VORLIEGENDER TEXT>
»»
Finanzstabilität

Edgar Meister - "Das Hilfspaket hat den Beteiligten einen Zeitgewinn verschafft"

Reformanstöße ins Stocken geraten

So wie sich die staatliche Verschuldungskrise in den letzten Wochen und Monaten in der politischen Diskussion entwickelt hat, ist es auch müßig zu fragen, ob es statt des Hilfspakets andere alternative Lösungsmöglichkeiten gegeben hätte. Die nach Verabschiedung des Rettungspakets aufgekommenen Zweifel richteten sich weniger gegen das Hilfspaket selbst, sondern fokussierten sich vor allem - wegen befürchteter Ansteckungsrisiken auf andere südeuropäischen Länder - auf die Frage: ob der Rettungsschirm eine Sicherheit dafür geben kann, dass die Griechen ihre Sparpläne tatsächlich umsetzen werden und - hier liegt das vielleicht größere Problem - ob der hohe Schuldenstand Griechenlands - trotz vorübergehender Zinssubventionen - das Land nicht dauerhaft überfordern wird.
««
[Extrahierte Textdaten der Seiten]
»»
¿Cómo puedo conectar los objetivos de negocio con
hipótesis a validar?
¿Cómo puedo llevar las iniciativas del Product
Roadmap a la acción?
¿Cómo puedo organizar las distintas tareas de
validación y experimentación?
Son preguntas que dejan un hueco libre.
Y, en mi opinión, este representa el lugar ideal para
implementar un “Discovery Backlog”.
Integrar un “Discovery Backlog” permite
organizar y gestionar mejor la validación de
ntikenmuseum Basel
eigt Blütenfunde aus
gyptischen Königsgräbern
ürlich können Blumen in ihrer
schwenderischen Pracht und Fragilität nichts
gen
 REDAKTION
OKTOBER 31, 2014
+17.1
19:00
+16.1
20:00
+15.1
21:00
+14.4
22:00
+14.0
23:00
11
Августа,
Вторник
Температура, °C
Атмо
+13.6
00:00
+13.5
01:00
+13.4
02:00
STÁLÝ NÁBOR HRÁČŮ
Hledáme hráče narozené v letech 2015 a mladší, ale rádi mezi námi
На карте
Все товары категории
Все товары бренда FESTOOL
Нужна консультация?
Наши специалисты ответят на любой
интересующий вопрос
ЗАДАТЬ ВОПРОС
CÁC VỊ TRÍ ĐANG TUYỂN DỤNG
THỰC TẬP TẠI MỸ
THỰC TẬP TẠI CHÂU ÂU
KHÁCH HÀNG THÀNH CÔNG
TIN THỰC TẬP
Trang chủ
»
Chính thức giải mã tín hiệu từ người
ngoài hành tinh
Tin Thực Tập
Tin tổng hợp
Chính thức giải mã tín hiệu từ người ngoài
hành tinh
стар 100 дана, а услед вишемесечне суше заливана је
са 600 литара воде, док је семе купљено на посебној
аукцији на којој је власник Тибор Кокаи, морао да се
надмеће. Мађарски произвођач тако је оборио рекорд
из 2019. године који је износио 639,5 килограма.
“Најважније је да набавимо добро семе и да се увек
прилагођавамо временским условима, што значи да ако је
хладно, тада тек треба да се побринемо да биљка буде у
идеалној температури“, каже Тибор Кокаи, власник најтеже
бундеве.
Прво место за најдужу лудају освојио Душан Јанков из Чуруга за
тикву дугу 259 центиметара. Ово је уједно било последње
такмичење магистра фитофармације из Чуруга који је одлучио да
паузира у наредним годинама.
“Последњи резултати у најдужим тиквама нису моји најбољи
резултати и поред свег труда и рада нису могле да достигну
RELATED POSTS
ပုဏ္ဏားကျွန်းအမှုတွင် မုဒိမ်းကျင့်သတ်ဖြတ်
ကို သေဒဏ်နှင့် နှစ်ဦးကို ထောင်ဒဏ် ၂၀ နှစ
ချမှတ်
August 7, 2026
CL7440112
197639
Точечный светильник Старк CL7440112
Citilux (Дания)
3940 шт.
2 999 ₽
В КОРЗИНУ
««
AUFGABENLISTE>
1 – Kannst du aus dem Text zum Griechenland-Hilfspaket den Abschnitt wörtlich herausziehen, der mit den Worten „Reformanstöße ins Stocken“ beginnt und mit „dauerhaft überfordern wird.“ endet?
2 – Wie könnte der Text zum Griechenland-Hilfspaket weitergehen? Schreib ihn im Anschluss an seinen letzten Satz fort.

LÖSUNGEN ZUR ÜBUNG>
1 –
Reformanstöße ins Stocken geraten

So wie sich die staatliche Verschuldungskrise in den letzten Wochen und Monaten in der politischen Diskussion entwickelt hat, ist es auch müßig zu fragen, ob es statt des Hilfspakets andere alternative Lösungsmöglichkeiten gegeben hätte. Die nach Verabschiedung des Rettungspakets aufgekommenen Zweifel richteten sich weniger gegen das Hilfspaket selbst, sondern fokussierten sich vor allem - wegen befürchteter Ansteckungsrisiken auf andere südeuropäischen Länder - auf die Frage: ob der Rettungsschirm eine Sicherheit dafür geben kann, dass die Griechen ihre Sparpläne tatsächlich umsetzen werden und - hier liegt das vielleicht größere Problem - ob der hohe Schuldenstand Griechenlands - trotz vorübergehender Zinssubventionen - das Land nicht dauerhaft überfordern wird.

2 –
Meines Erachtens kann das Hilfspaket, unabhängig von seiner Größenordnung, diese Sicherheit nicht geben. Dennoch ist mit dem Rettungsschirm etwas erreicht worden, was keineswegs geringfügig ist und was in einer akuten Krisenlage durchaus als Erfolg zu werten ist: es hat zunächst die Märkte beruhigt und den Beteiligten einen Zeitgewinn verschafft. Wie groß der Zeitpuffer ist, wissen wir nicht; aber für eine dauerhafte Stabilisierung des Euros dürfte es ein zweites Mal nicht ausreichen, lediglich nur das Hilfspaket aufzustocken.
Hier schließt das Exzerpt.